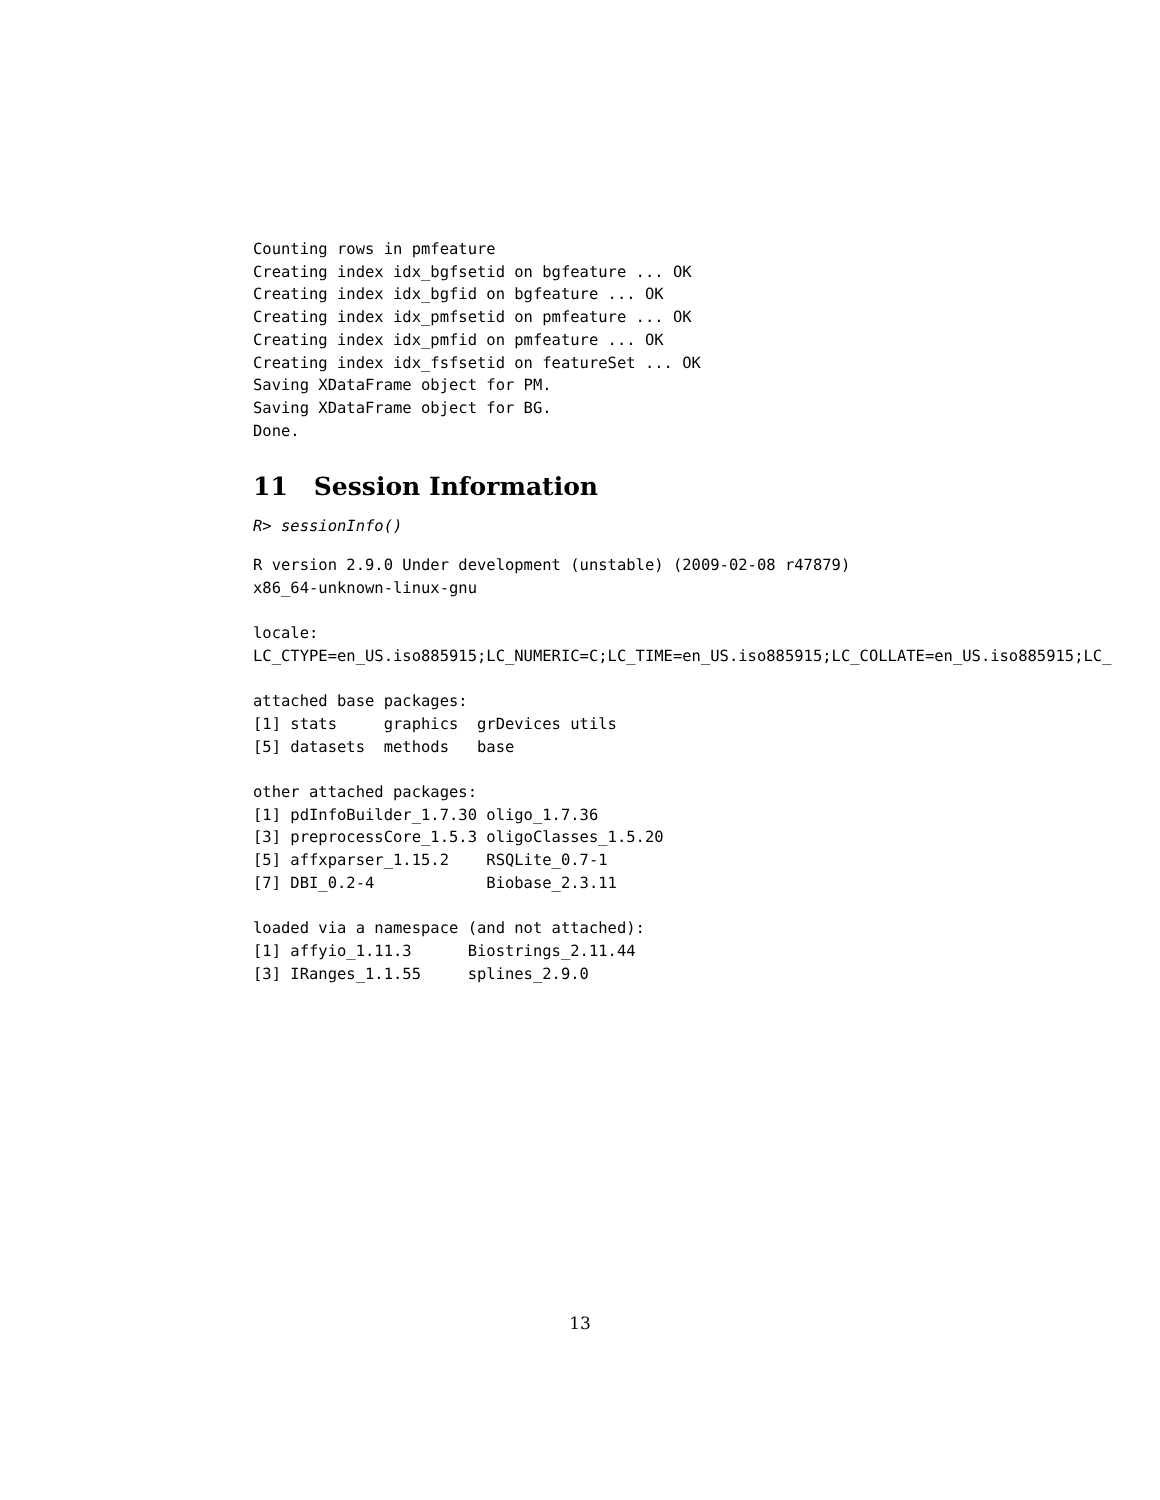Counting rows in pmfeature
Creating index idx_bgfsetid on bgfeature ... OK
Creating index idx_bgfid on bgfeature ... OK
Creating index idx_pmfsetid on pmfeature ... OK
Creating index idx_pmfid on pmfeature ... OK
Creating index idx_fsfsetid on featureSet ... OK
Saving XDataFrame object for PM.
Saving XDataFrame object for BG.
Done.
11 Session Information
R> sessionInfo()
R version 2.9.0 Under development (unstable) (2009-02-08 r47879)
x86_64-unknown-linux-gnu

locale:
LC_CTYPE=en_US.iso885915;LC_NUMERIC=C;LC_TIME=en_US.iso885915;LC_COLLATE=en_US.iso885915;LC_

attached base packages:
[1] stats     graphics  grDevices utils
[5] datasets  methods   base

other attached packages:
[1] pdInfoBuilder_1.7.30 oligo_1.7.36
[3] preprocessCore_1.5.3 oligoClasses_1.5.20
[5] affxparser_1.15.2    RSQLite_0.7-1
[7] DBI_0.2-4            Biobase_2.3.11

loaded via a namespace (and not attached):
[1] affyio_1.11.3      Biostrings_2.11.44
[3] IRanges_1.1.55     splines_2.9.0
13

## TASK DESCRIPTION:
Repeat exactly, and only, the lines from the line with "Creating index idx_pmfid on pmfeature ... OK" through the end of the listing above, both ends included.

## EXERCISE RESULT:
Creating index idx_pmfid on pmfeature ... OK
Creating index idx_fsfsetid on featureSet ... OK
Saving XDataFrame object for PM.
Saving XDataFrame object for BG.
Done.
11 Session Information
R> sessionInfo()
R version 2.9.0 Under development (unstable) (2009-02-08 r47879)
x86_64-unknown-linux-gnu

locale:
LC_CTYPE=en_US.iso885915;LC_NUMERIC=C;LC_TIME=en_US.iso885915;LC_COLLATE=en_US.iso885915;LC_

attached base packages:
[1] stats     graphics  grDevices utils
[5] datasets  methods   base

other attached packages:
[1] pdInfoBuilder_1.7.30 oligo_1.7.36
[3] preprocessCore_1.5.3 oligoClasses_1.5.20
[5] affxparser_1.15.2    RSQLite_0.7-1
[7] DBI_0.2-4            Biobase_2.3.11

loaded via a namespace (and not attached):
[1] affyio_1.11.3      Biostrings_2.11.44
[3] IRanges_1.1.55     splines_2.9.0
13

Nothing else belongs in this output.